A new Technique in Protein Structure Quantitative Identification

Abstract

Graph distance is also named approximate graph isomorphism, error-tolerant graph matching, it is a measure of similarity (or dissimilarity) between two graphs. The graph distance function is an elusive question remaining a pressing problem in a wide range of fields. In general, graphs are usually enriched with node and edge attributes, namely, heterogeneous graphs, our focus is encapsulating node and edge identities in a graph. In addition, an adequate representation of the graph-adjacency matrix can capture the connectivity of the graph structure, while an adjacency matrix bears high-order combinatorial nature. Solving these challenges in the effective analysis of these graphs is of utmost importance. In this paper, structural and semantic features are both preserved by graphs, so the analysis of row sum and eigenspectra for vertex and edge adjacency matrix has captured the affinity interactions within graphs locally and globally.

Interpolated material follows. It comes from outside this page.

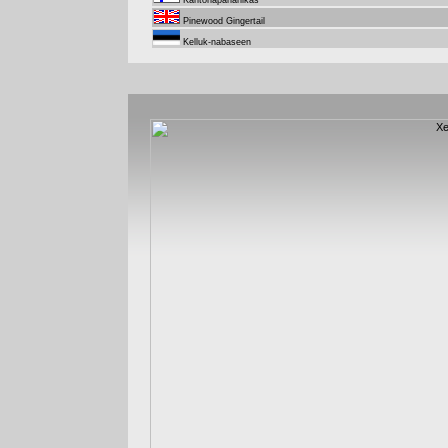
Kantonapanahikas
Pinewood Gingertail
Kelluk-nabaseen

Therefore, we estimate the geometrical and semantic dissimilarities/distances between graphs extensively and systemically. Several illustrative chemical compound cases implement in practical scenarios, thus, the theory could be easily understood. Our method defines a quantitative distance (or dissimilarity) measure for comparing graphs, it has a good measure of expressiveness and a suited polynomial computation complexity, which paves the way for graph analysis.